───── Fragmento seleccionado

Valdelcubo en el corazón

Este es el Prólogo que he escrito para poner al frente de este libro sobre Valdelcubo, y parece ser que ha gustado. Está escrito con el corazón, fundamentalmente, porque el amor al pueblo lo pone el autor, y los protagonistas del libro. Es una obra coral, emocionante y llena de pálpitos, un libro que da fe de la valentía que queda entre las gentes del altiplano (de Sigüenza, de Atienza, de Molina…) de su entusiasmo, de sus ganas de seguir en la brecha.

Prólogo

En este momento, hay gente (aunque no lo parezca) que está planificando el futuro. En España, tenemos rumbo puesto a lo que se lama “Agenda 2030”, que es un conjunto de medidas elaboradas en las alturas del mundo, allá por la ONU y sus etcéteras, en las que se incluyen medidas -todas utópicas y buenistas- para erradicar la pobreza, establecer la justicia y esas anheladas metas que a todos nos parecen buenas, por justas. Pero en esa Agenda 2030 hay algo que me inquieta, y son muy pocas referencias al mundo rural, a los pueblos, al campo… mientras que en ella entra (de forma solapada y sin nombrarse) la fórmula matemática de “Más ciudad” para todo, de tal modo que llegará un día, no sé cuando, porque además no lo veré, en que la mayor parte de a población del mundo vivirá en las ciudades, o en sus entornos.

Decia Virgilio, el poeta rural latino, “¡Feliz aquel que conoce a los dioses campestres!” porque podría tener con ellos conversación y trato. No es nada fácil. Hoy en la ciudad no vemos dioses, como no sean algunos que salen en la televisión, ni vemos apenas a gente del campo. Como no sea las que pululan en torno al “campo de fútbol”. Todo se va en conciertos, en famoseos, en mítines, en kedadas, en manifestaciones… todo en las avenidas, en las grandes plazas.

Y al campo hay que darle vida, darle oxígeno. Eso es lo que hace este libro de Miguel Ruiz Pérez. Quien lo escribe desde Valdelcubo, su pueblo natal, y pone de protagonistas a las gentes que viven, o han vivido, en ese pueblo de la serranía seguntina, lejos de todo, en el silencio honrado de las vidas duras, intensas, productivas. Aquí desgrana el autor, de su mano o desde la boca de sus amigos y vecinos, historias mínimas que al final hacen un coro denso que desgrana y describe la vida campestre.

──────────

### Tarea
Indique si cada afirmación concuerda con el fragmento, respondiendo sí o no y citando literalmente las palabras del fragmento que lo deciden. (a) La Agenda 2030 contiene abundantes referencias al mundo rural. (b) El autor del libro lo escribe desde su pueblo natal, Valdelcubo. (c) La cita de Virgilio alude a los dioses de la ciudad.

───── Datos en estudio

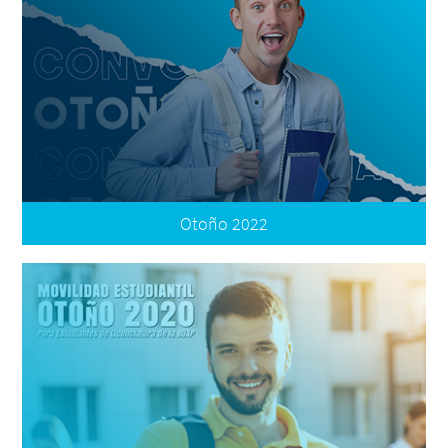
Términos de Participación
Plataforma de Movilidad | Registro de Postulación
Preguntas Frecuentes
Resultados
Convocatoria Apoyo Complementario
Otoño 2022
Convocatoria
Términos de Participación
Resultados
Plataforma de Movilidad | Registro
Oferta Nacional
Oferta Internacional
Preguntas Frecuentes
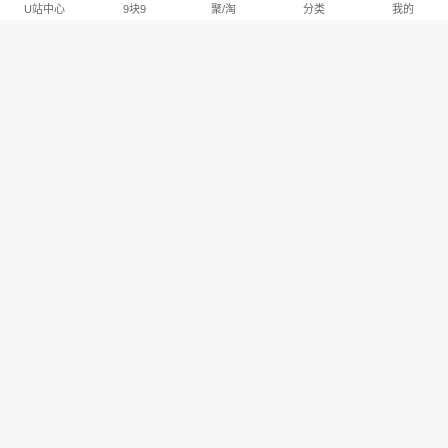
U站中心
9块9
聚/淘
分类
我的
淘宝U站排行推荐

──────────

### Respuesta
(a) No: «son muy pocas referencias al mundo rural, a los pueblos, al campo…»
(b) Sí: «Quien lo escribe desde Valdelcubo, su pueblo natal»
(c) No: «¡Feliz aquel que conoce a los dioses campestres!»